1. Country of origin and reason of refuge

" I was a product of a mixed marriage as well, Muslim father, Catholic mother… nobody believed it could happen the way it did. And then of course when it did, it was worse than anyone could ever have imagined. I think the stress of everything that happened most probably contributed to my father's early death."

 

" I remember, my dad had then arrived in Cambridge, in Edwin Stowe House on Chaucer Road, and I had the phone number for that. So, I was then talking to him from Bosnia. We would have conversations and chats, and I remember being scared of how much will this phone bill be. I was having these chats with him. And then we got out."

2. Arrival

" I remember, people getting off these buses and kissing the ground. You know, because they were on safe land. They'd escaped the torture."

 

"We had no passports, nothing, so we just turned up and that was all obviously organised. And then we ended up landing at Heathrow and then in Cambridge.

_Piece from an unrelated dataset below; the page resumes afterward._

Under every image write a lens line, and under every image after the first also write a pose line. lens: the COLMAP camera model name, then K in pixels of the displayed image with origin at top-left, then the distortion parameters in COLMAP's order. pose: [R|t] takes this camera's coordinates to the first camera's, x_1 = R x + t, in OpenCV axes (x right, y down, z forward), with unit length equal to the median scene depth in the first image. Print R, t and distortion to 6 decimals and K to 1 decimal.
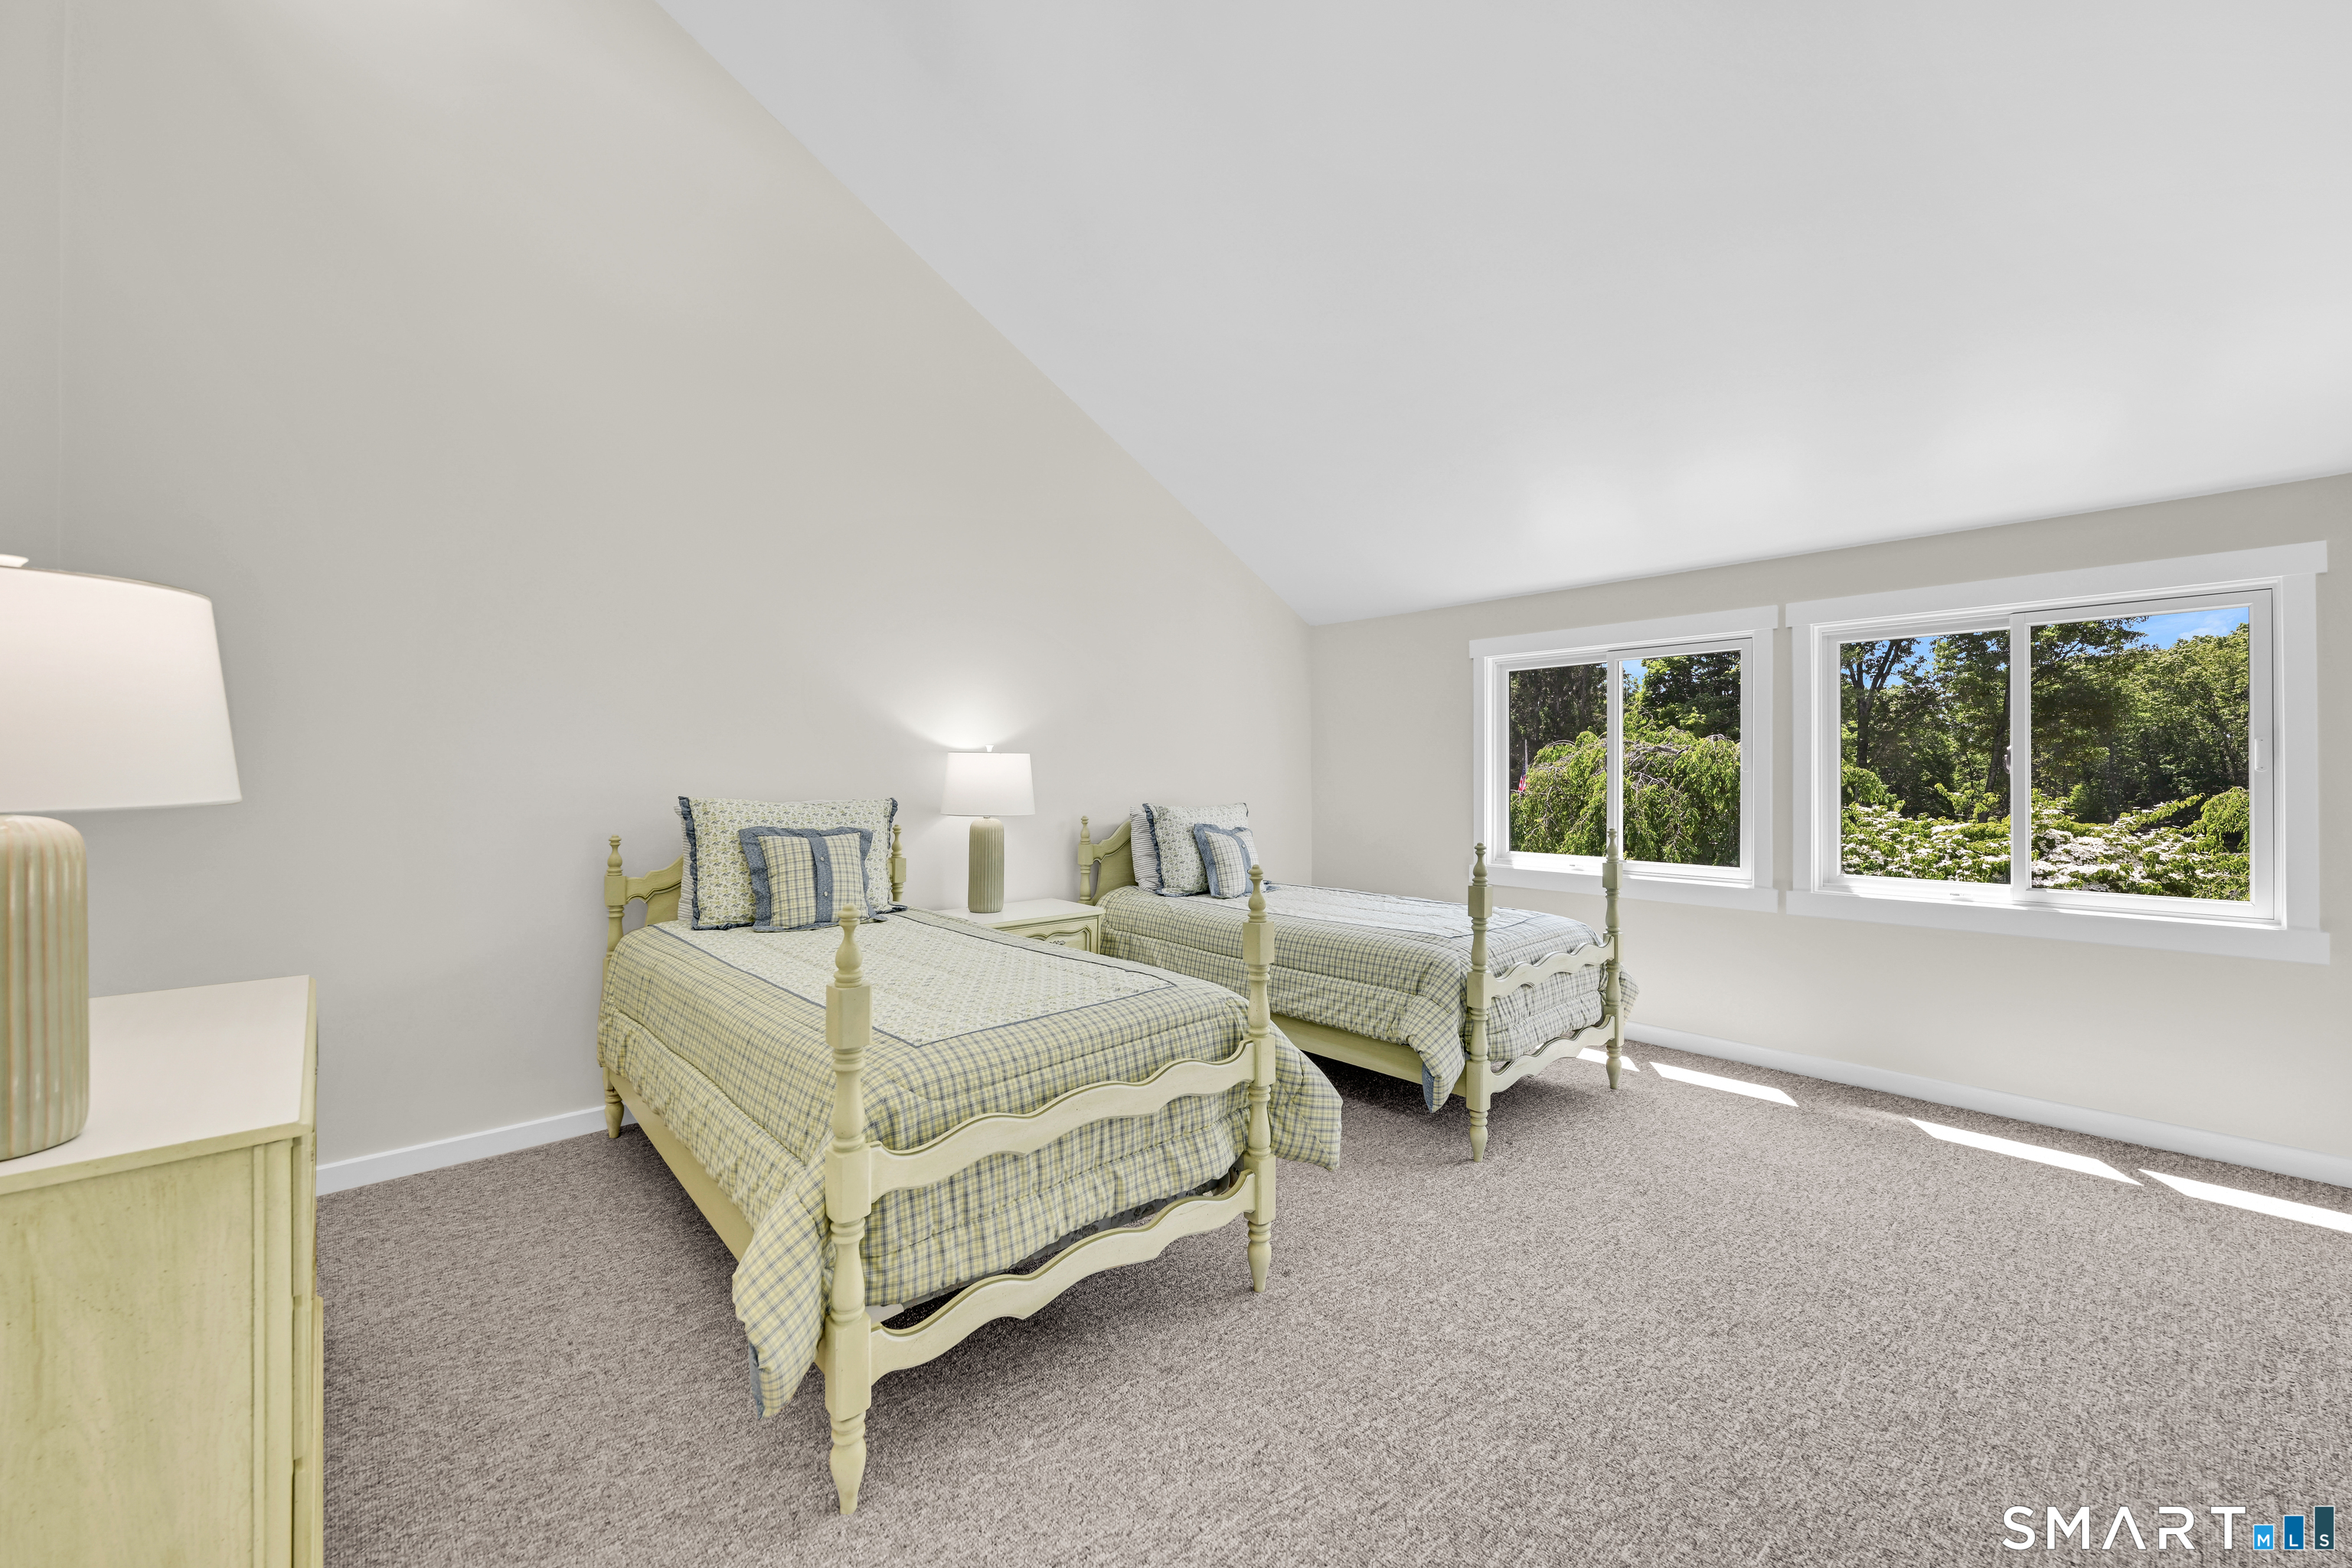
lens RADIAL K [[943.7, 0, 1167.1], [0, 943.7, 780.3], [0, 0, 1]] dist [-0.001842, -0.000009]
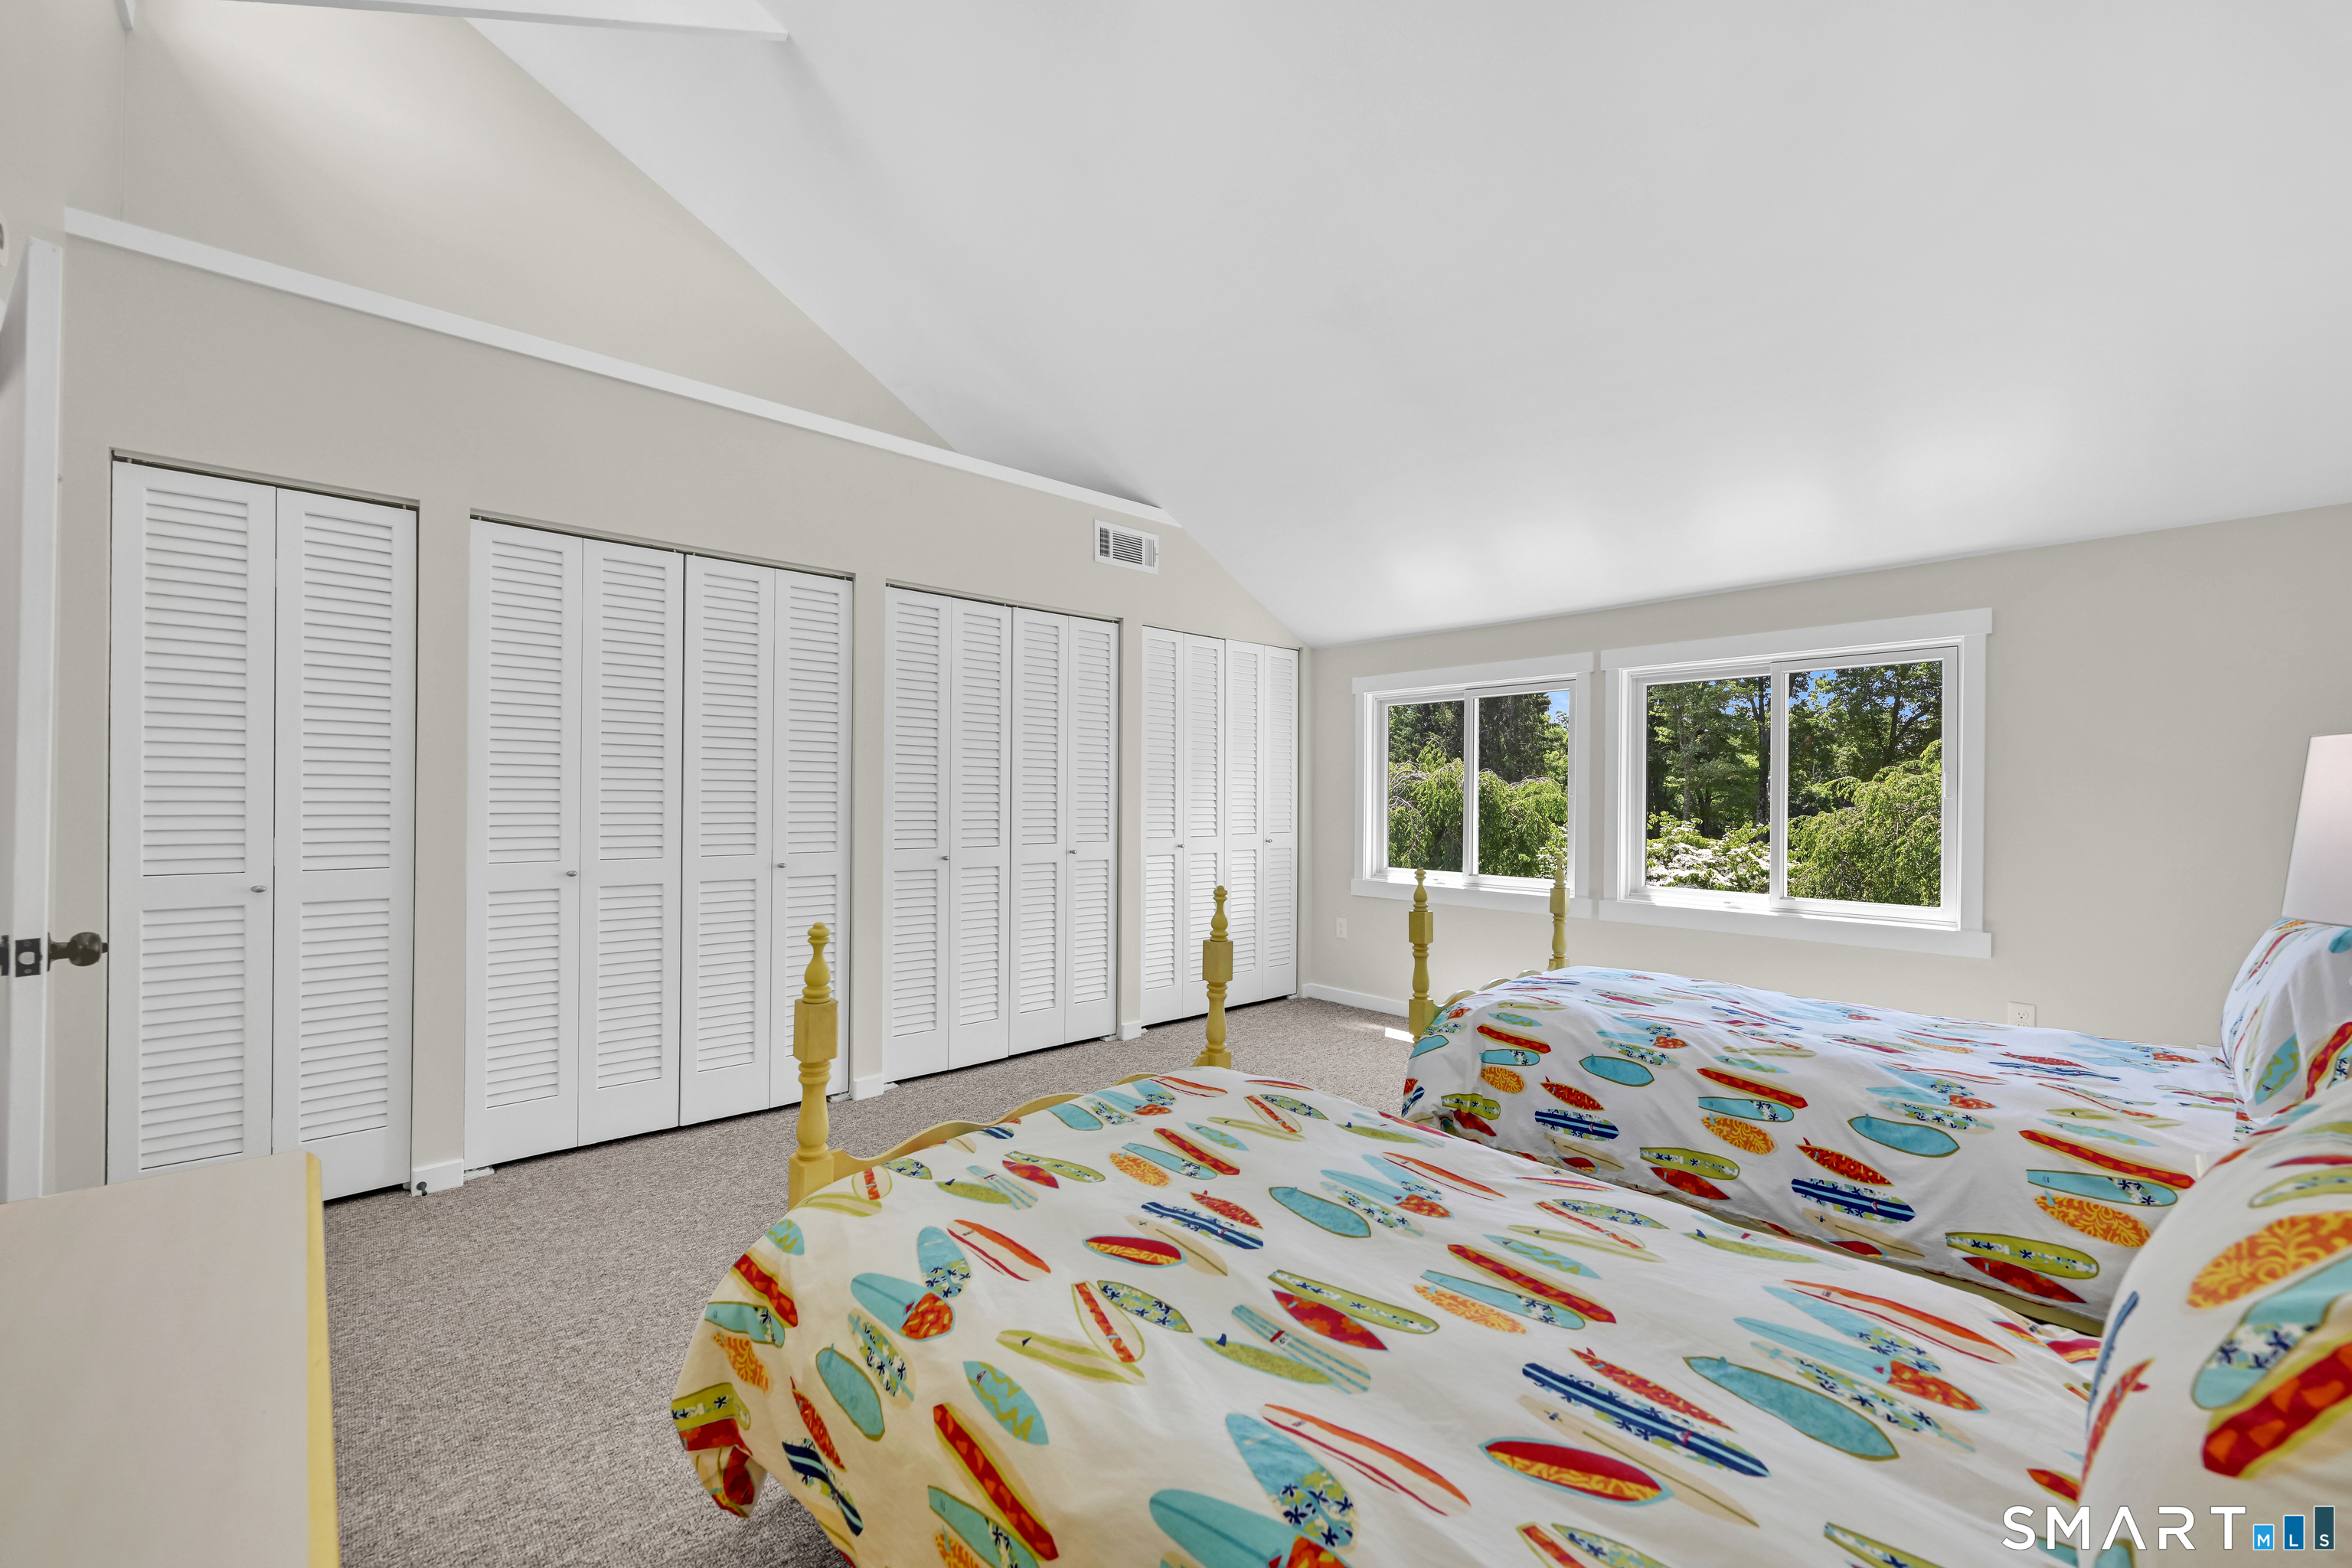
lens RADIAL K [[943.7, 0, 1170.9], [0, 943.7, 793.5], [0, 0, 1]] dist [-0.001842, -0.000009]
pose [[0.999827, 0.005579, 0.017766, 0.124638], [-0.005404, 0.999937, -0.009865, 0.001032], [-0.017820, 0.009768, 0.999794, -0.148047]]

The hostel in Chaucer Road - I remember the layout, if I close my eyes. You walked in, a big lobby, and then there was like the communal living room, an office and bedrooms. Downstairs in the basement was a big kitchen. We had a chef, because you had to feed probably about 100 people."

 

" I think a few Bosnian people who'd already lived in England - when they saw the catastrophe that was unfolding, they tried to help. Some volunteering, some employed, because obviously there was no funding there to help us, and you know someone needed to do that job, so it might as well be someone who speaks the language of the people that are escaping."

3. Education, leisure and support

" In Chaucer Road, we had some kind of schooling for the kids. I think there were English classes for the adults.

 

I remember, we would take in the kids, whoever wanted to go would go on this minibus to Parkside Pool swimming sometimes. And I remember there was a pool table, we played pool sometimes, and a big garden, you know, football and stuff."

 

Support and social get togethers at the Red Cross charity shop in Burleigh Street, at Fisher Hall and the University Centre:

"One of the things was us [children] being loaded onto the minibus and taken to Burley Street to the charity shop, to the Red Cross charity shop and being told, you know, choose whatever you want and, and you don t have to pay for it because, you know, it’s to help you."

 

" Fisher Hall... that’s where we’d get together regularly… talk about how everyone was going to get through this dictatorship.

The University Centre… we’d go there for nice canteen meals on a Sunday… it was affordable and nice food and large enough for everyone."

4. Employment

" There was this lady called Janet and she was I think quite high up within the Red Cross, and she had a beautiful lovely old house with a huge garden and a ride-on lawnmower. I know, that my dad went and helped in the garden. She was welcoming them, giving them lunch and stuff. Some of these men were, you know, agricultural professionals, so she tried to find them something and they loved, I remember we all loved going there. She really welcomed us into her life."

 

 

 

5. Identity and feelings of inclusion and exclusion

" I carried a lot of embarrassment, because I noticed that we were poor, because we lived in this little council flat and I had friends, that lived off Grange Road in these huge mansions and I was always embarrassed. I never did bring friends back to the house. I had grown up being equal to my friends… and now I’m this poor Bosnian refugee. That stuck with me."

 

" Religion played a part in my life … I realized I’m different… people label you."

 

" I don't remember, you know, I can quite honestly say, that the only time anyone in my life has told me to F off and go back to, where I came from, was at secondary school. And you'll laugh, when I tell you that the person's surname, I mean he was English, probably born here, but his surname was Slavic."

 

" Now, I have this real sense of connection to this town, city… There is a real strong emotional bond."